Rape culture: A global epidemic
Rape culture seems to be homogenous. Whether you are a woman in Brazil, Iran, India or the States, the cultural, social, regional heterogeneity blurs when it comes to women and the violence and abuse aimed at them. But is there a cure?
Call it as you see it
So what can women not just in India, but also across the globe do to try to change things? Speak out. Maisie took a stand in a pubic forum. Call out these trolls, and take a stand. Cricketer Virat Kohli is a case in point. He stood up against the outpour of tweets that blamed his girlfriend for spoiling his game and performance.

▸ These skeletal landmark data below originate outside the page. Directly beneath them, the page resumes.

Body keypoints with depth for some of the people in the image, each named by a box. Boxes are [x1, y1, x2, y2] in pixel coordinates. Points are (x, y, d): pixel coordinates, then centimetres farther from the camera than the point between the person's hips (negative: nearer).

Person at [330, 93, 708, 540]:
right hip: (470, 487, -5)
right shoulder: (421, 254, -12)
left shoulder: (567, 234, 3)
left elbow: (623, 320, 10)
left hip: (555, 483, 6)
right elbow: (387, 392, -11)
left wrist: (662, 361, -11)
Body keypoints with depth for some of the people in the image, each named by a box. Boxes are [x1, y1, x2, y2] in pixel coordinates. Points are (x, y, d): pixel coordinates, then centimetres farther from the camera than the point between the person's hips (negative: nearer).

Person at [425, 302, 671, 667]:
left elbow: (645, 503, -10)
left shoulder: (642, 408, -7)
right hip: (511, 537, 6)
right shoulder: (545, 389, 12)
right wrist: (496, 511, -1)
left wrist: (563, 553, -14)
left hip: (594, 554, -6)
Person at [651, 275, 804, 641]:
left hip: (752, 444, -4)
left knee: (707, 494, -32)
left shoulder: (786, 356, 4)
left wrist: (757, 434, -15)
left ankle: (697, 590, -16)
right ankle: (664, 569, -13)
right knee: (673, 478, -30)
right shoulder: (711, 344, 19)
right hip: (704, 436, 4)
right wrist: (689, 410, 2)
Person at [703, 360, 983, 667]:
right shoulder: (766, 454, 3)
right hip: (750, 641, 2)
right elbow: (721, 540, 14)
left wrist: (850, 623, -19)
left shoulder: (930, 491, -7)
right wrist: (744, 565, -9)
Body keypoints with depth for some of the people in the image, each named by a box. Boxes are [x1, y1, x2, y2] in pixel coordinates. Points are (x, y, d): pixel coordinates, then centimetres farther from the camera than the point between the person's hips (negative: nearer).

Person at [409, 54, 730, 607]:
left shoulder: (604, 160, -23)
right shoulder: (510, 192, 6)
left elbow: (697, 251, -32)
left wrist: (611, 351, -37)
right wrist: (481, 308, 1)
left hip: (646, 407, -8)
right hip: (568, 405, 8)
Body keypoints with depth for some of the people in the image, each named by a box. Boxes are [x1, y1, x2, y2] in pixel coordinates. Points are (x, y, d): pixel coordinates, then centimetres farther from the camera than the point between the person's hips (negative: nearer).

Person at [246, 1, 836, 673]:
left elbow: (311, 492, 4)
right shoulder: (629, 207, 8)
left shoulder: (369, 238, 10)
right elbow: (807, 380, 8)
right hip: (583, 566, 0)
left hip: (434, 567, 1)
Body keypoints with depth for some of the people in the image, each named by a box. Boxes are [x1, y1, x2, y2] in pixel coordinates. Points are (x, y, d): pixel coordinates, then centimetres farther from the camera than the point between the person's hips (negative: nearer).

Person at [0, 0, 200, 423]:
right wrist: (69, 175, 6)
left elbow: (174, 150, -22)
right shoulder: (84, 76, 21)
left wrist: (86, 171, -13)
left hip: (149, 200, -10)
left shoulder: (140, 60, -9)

Every such incident needs to be nipped in the bud; ignoring them sends out signals that this is acceptable behavior. Sexist jokes, comments at home, in the workplace and statements by politicians and public figures should not be dismissed as ‘harmless jokes; and forgotten. What starts off as jokes about women, marriage, and wives, and the notion that it is okay to hit on women for fun, cannonballs into a norm and a mindset.
Men need to speak up
Most importantly, the large body of men across the globe have to stand up for women. The need to be part of the club stops men from speaking up against other men and this needs to change. Men need to stop looking at women as the opposite sex, but as individuals deserving the same respect they themselves expect.
Not only does the social mindset need to change, we need to re-examine the way rape victims are treated in police stations, from the filing of a complaint, to the collection of evidence, to the interminable and mostly futile wait for justice.
Victims are not responsible
It is essential for women to understand that rape it not their fault and their dressing, actions or behavior did not invite the attack. Her body, her life and her choices are her own.
And society needs to realise that rape will never be ‘20 minute of action.’